TASK ITEM: Write out the records in full and without alteration, setting aside their pictures.

DATA SECTION:

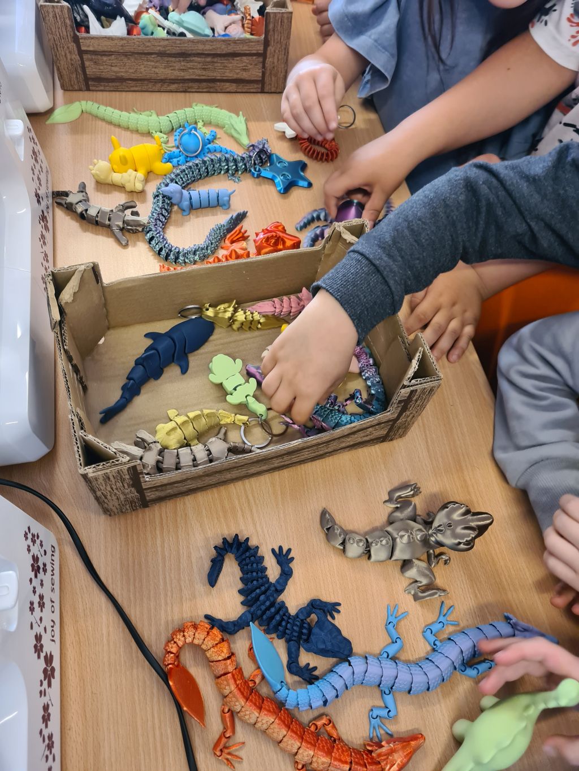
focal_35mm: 26
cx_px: 290
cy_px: 386
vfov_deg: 67.3
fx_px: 580
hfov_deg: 53.1
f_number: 1.8
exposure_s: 1/50
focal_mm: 5.4
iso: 200
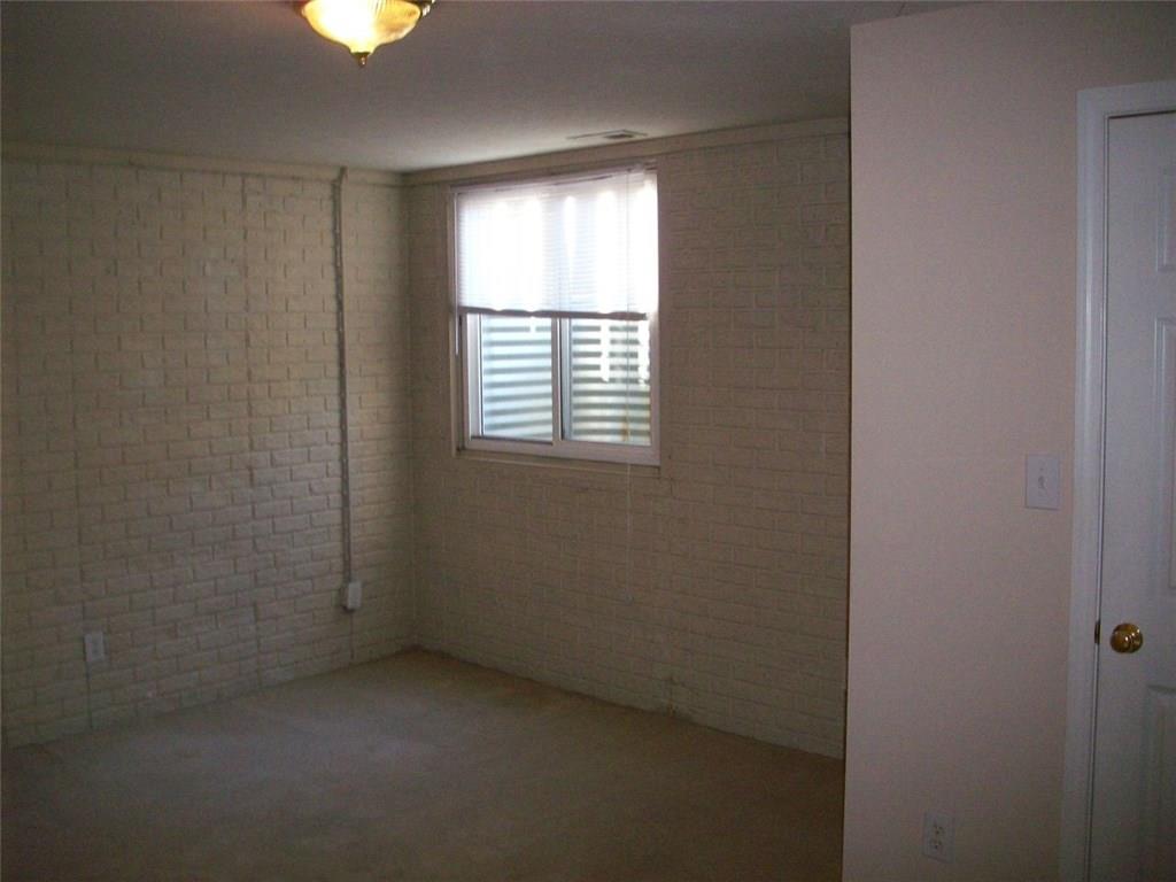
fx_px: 1257
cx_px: 588
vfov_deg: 38.7
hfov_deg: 50.1
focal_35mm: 37
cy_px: 441
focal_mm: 6.2
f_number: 2.8
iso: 200
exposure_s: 1/64
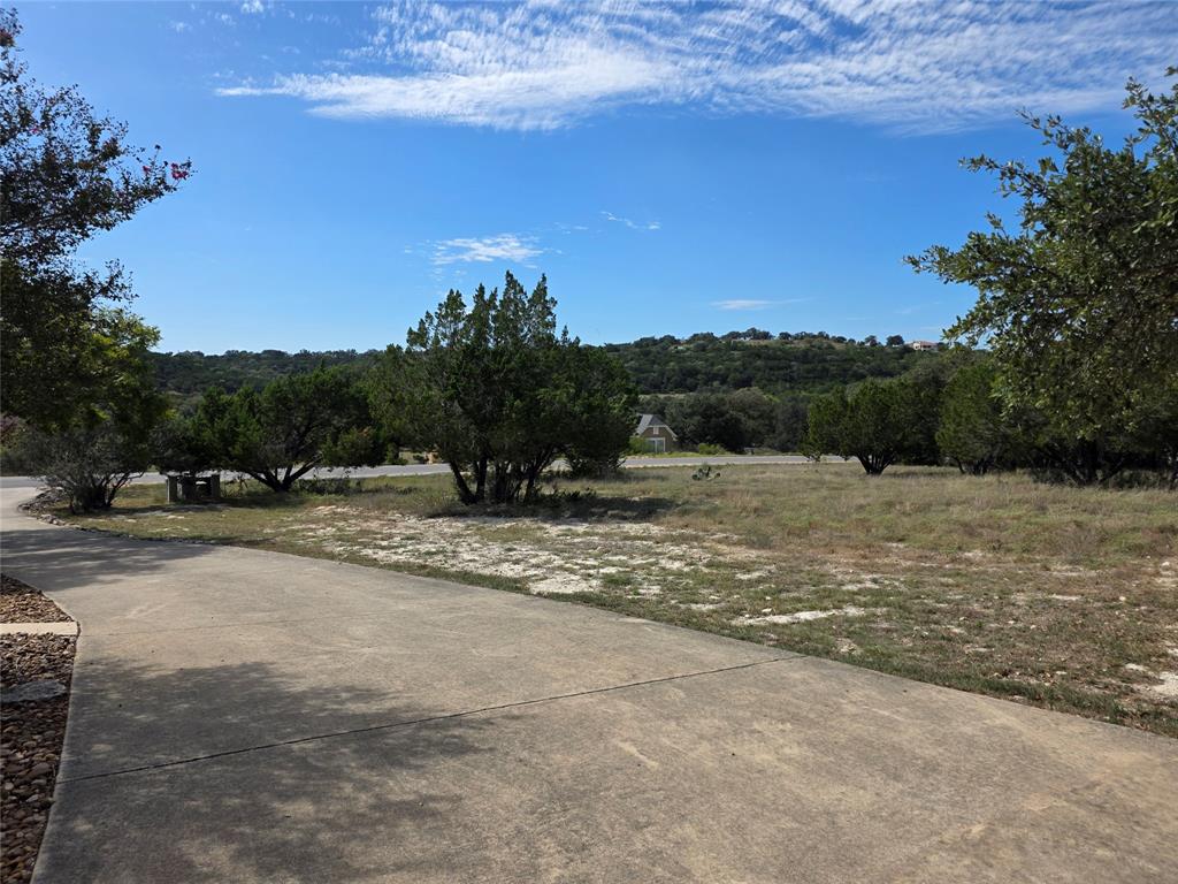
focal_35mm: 23
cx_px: 589
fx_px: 783
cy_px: 442
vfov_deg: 58.9
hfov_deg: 73.9
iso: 80
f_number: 1.7
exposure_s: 1/7061
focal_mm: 6.3
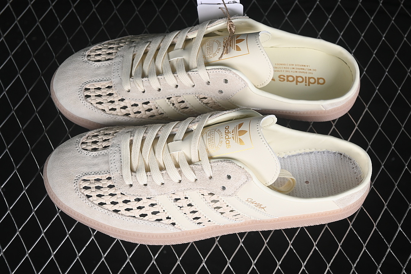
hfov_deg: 27.0
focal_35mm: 75
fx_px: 856
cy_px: 137
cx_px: 206
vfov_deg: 18.2
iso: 160
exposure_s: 1/80
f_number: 7.1
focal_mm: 50
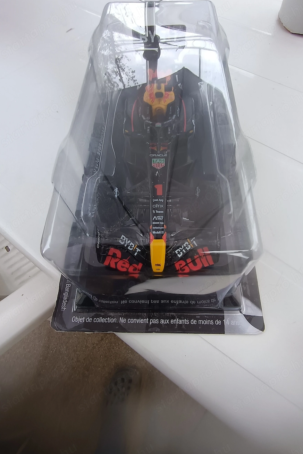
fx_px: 227
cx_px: 161
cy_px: 225
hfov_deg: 67.3
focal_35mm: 18
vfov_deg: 90.0
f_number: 2.2
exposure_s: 1/130
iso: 100
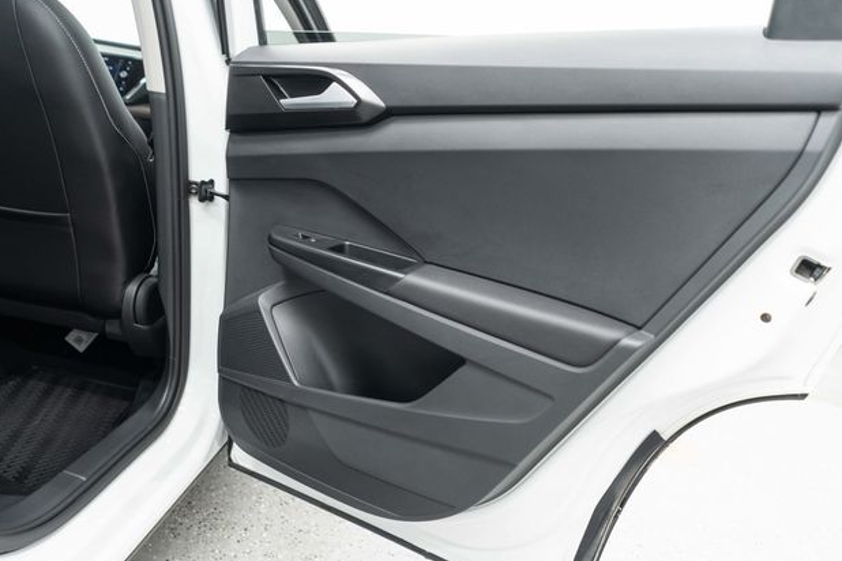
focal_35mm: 29
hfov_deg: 63.7
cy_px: 284
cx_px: 416
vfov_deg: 45.0
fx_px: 678
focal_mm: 28
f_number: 3.2
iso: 800
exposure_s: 1/40
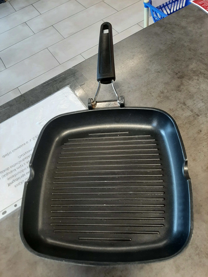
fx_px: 208
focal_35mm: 26
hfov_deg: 53.1
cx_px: 104
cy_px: 138
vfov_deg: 67.3
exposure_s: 1/50
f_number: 1.7
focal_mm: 3.93
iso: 80
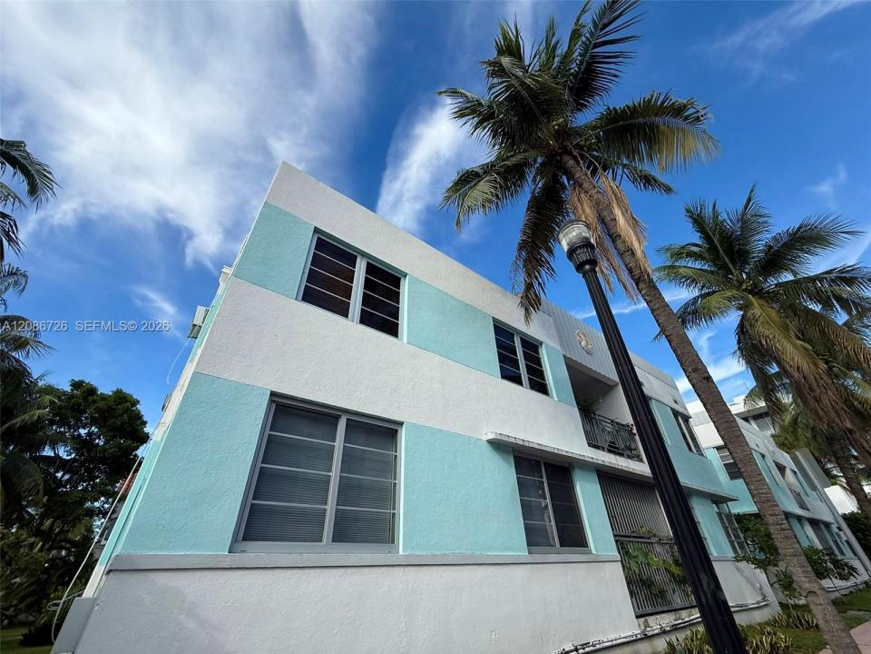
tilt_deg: +34.1
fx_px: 352
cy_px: 327
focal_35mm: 14
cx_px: 436
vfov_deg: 85.7
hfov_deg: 102.1
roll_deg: +4.4
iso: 50
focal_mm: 2.22
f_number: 2.2
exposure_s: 1/985
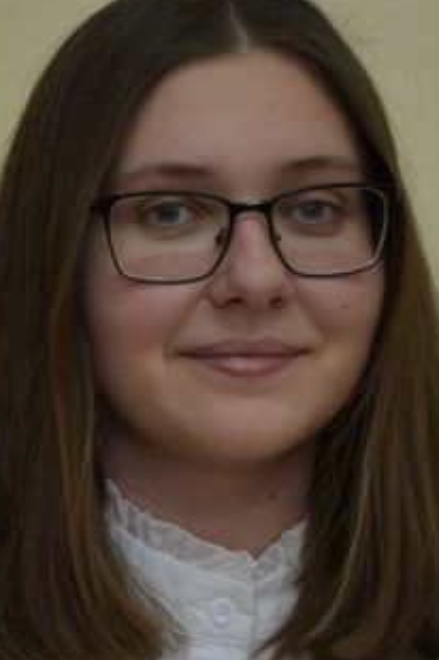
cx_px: 213
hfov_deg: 7.4
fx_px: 3410
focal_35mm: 186
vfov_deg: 11.0
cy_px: 547
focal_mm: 32
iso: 360
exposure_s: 1/30
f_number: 4.8
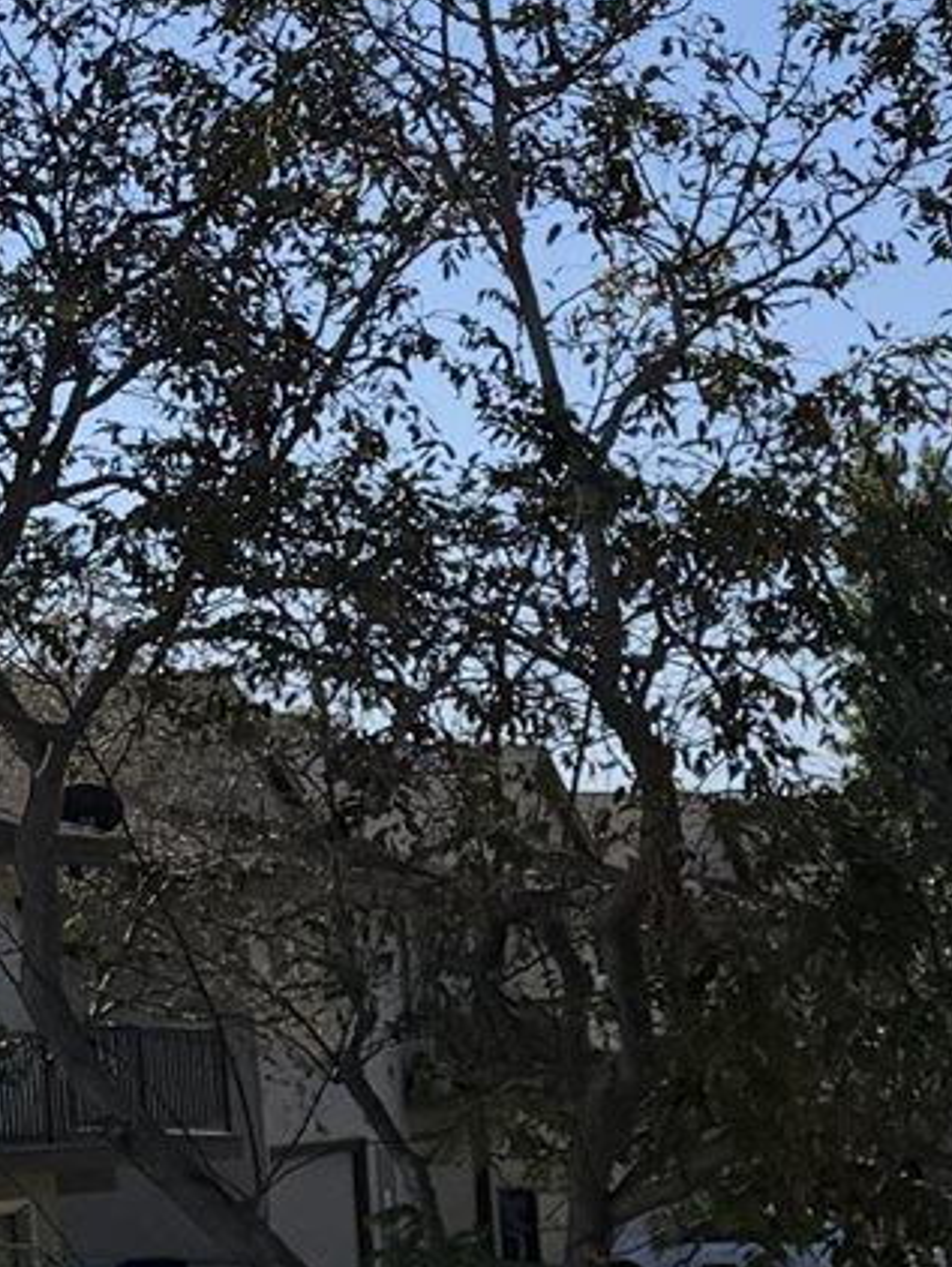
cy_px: 2306
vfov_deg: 13.5
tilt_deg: -14.6
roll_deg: +0.4
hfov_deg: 10.7
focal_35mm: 131
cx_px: 1601
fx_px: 4799
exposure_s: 1/8130
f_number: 1.78
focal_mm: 6.76
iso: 80
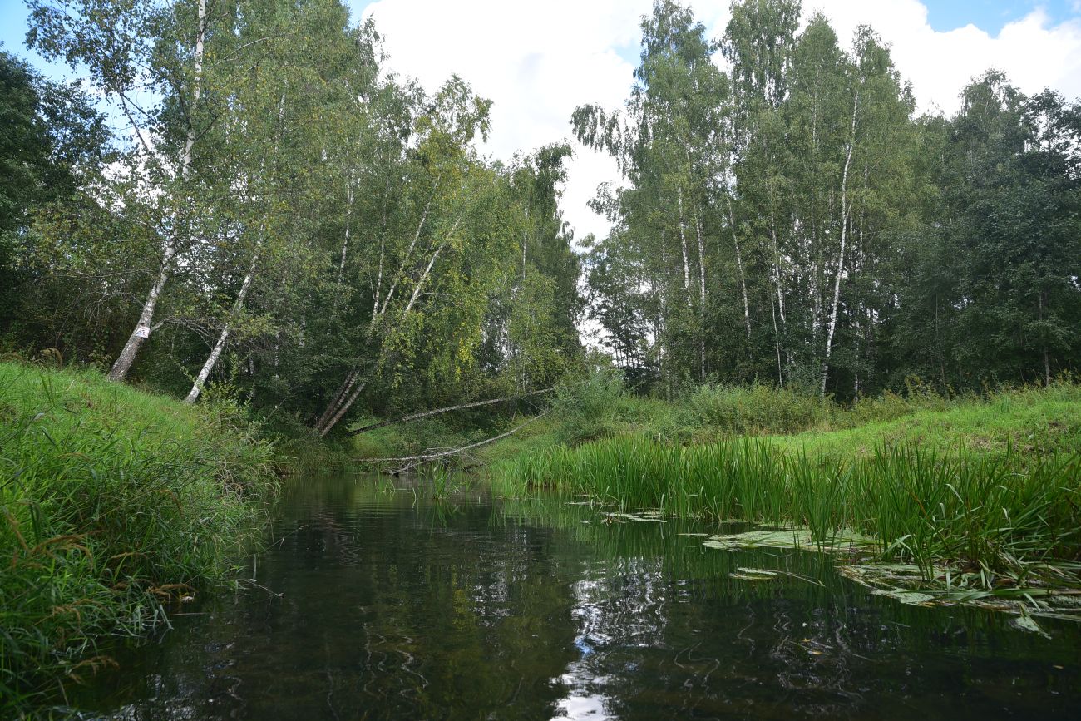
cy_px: 360
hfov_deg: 39.6
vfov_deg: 27.0
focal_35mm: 50
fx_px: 1501
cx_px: 540
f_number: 7.1
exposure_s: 1/125
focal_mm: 50
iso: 200
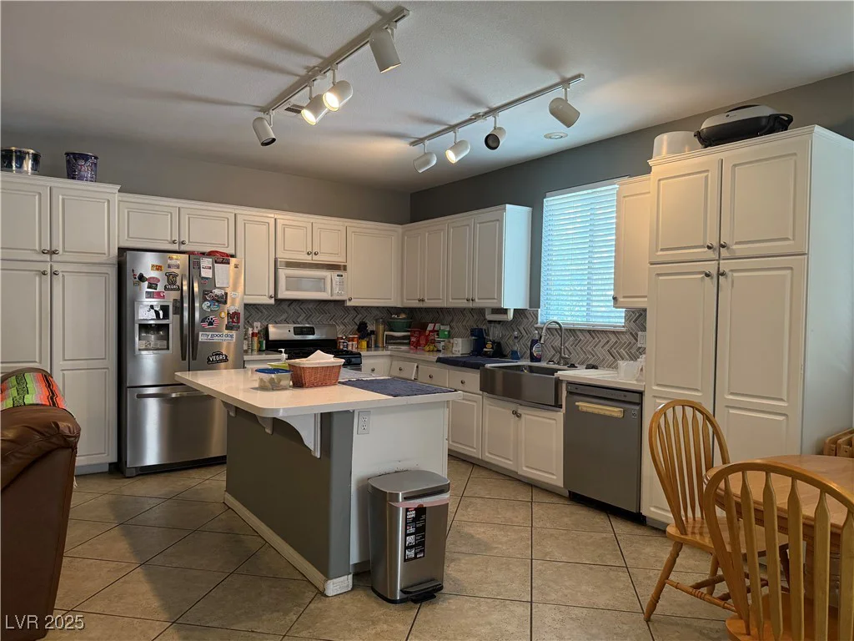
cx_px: 427
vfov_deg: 56.8
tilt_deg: -1.1
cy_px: 320
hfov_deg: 71.6
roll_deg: -1.0
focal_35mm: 24
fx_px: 592
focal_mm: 6.76
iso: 320
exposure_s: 1/120
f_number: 1.78
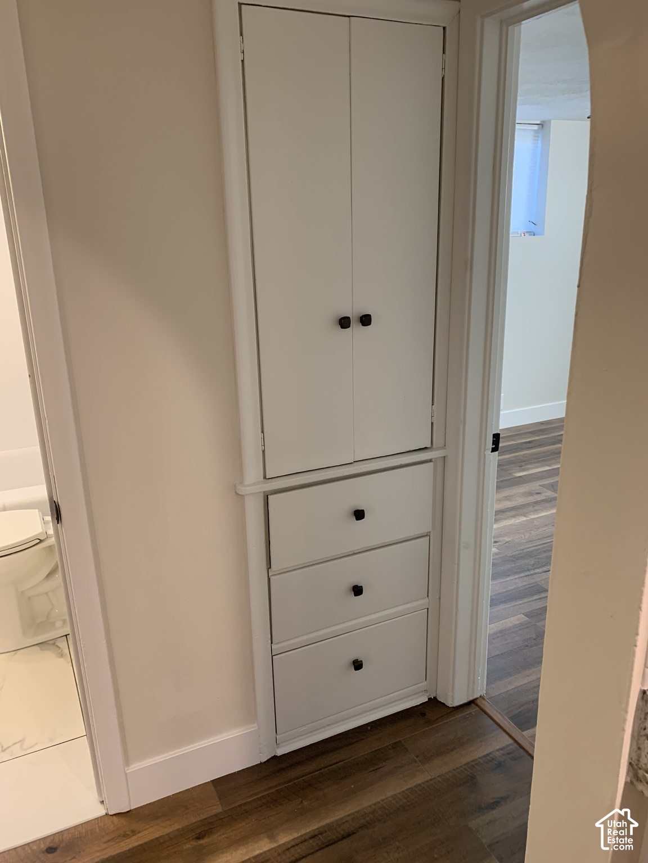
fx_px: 649
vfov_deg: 67.3
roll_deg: +1.5
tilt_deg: -16.0
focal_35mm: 26
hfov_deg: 53.1
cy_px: 432
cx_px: 324
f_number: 1.8
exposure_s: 1/60
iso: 125
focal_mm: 4.25
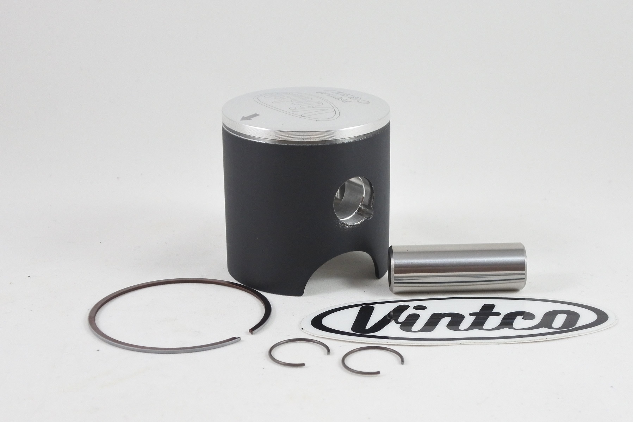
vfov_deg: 28.6
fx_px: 826
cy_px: 211
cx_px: 316
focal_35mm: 47
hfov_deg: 41.9
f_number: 4.5
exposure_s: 1/125
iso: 560
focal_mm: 17.6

FINAL ANSWER:
focal_35mm: 26
cx_px: 290
cy_px: 386
vfov_deg: 67.3
fx_px: 580
hfov_deg: 53.1
f_number: 1.8
exposure_s: 1/50
focal_mm: 5.4
iso: 200
fx_px: 1257
cx_px: 588
vfov_deg: 38.7
hfov_deg: 50.1
focal_35mm: 37
cy_px: 441
focal_mm: 6.2
f_number: 2.8
iso: 200
exposure_s: 1/64
focal_35mm: 23
cx_px: 589
fx_px: 783
cy_px: 442
vfov_deg: 58.9
hfov_deg: 73.9
iso: 80
f_number: 1.7
exposure_s: 1/7061
focal_mm: 6.3
hfov_deg: 27.0
focal_35mm: 75
fx_px: 856
cy_px: 137
cx_px: 206
vfov_deg: 18.2
iso: 160
exposure_s: 1/80
f_number: 7.1
focal_mm: 50
fx_px: 227
cx_px: 161
cy_px: 225
hfov_deg: 67.3
focal_35mm: 18
vfov_deg: 90.0
f_number: 2.2
exposure_s: 1/130
iso: 100
focal_35mm: 29
hfov_deg: 63.7
cy_px: 284
cx_px: 416
vfov_deg: 45.0
fx_px: 678
focal_mm: 28
f_number: 3.2
iso: 800
exposure_s: 1/40
fx_px: 208
focal_35mm: 26
hfov_deg: 53.1
cx_px: 104
cy_px: 138
vfov_deg: 67.3
exposure_s: 1/50
f_number: 1.7
focal_mm: 3.93
iso: 80
tilt_deg: +34.1
fx_px: 352
cy_px: 327
focal_35mm: 14
cx_px: 436
vfov_deg: 85.7
hfov_deg: 102.1
roll_deg: +4.4
iso: 50
focal_mm: 2.22
f_number: 2.2
exposure_s: 1/985
cx_px: 213
hfov_deg: 7.4
fx_px: 3410
focal_35mm: 186
vfov_deg: 11.0
cy_px: 547
focal_mm: 32
iso: 360
exposure_s: 1/30
f_number: 4.8
cy_px: 2306
vfov_deg: 13.5
tilt_deg: -14.6
roll_deg: +0.4
hfov_deg: 10.7
focal_35mm: 131
cx_px: 1601
fx_px: 4799
exposure_s: 1/8130
f_number: 1.78
focal_mm: 6.76
iso: 80
cy_px: 360
hfov_deg: 39.6
vfov_deg: 27.0
focal_35mm: 50
fx_px: 1501
cx_px: 540
f_number: 7.1
exposure_s: 1/125
focal_mm: 50
iso: 200
cx_px: 427
vfov_deg: 56.8
tilt_deg: -1.1
cy_px: 320
hfov_deg: 71.6
roll_deg: -1.0
focal_35mm: 24
fx_px: 592
focal_mm: 6.76
iso: 320
exposure_s: 1/120
f_number: 1.78
fx_px: 649
vfov_deg: 67.3
roll_deg: +1.5
tilt_deg: -16.0
focal_35mm: 26
hfov_deg: 53.1
cy_px: 432
cx_px: 324
f_number: 1.8
exposure_s: 1/60
iso: 125
focal_mm: 4.25
vfov_deg: 28.6
fx_px: 826
cy_px: 211
cx_px: 316
focal_35mm: 47
hfov_deg: 41.9
f_number: 4.5
exposure_s: 1/125
iso: 560
focal_mm: 17.6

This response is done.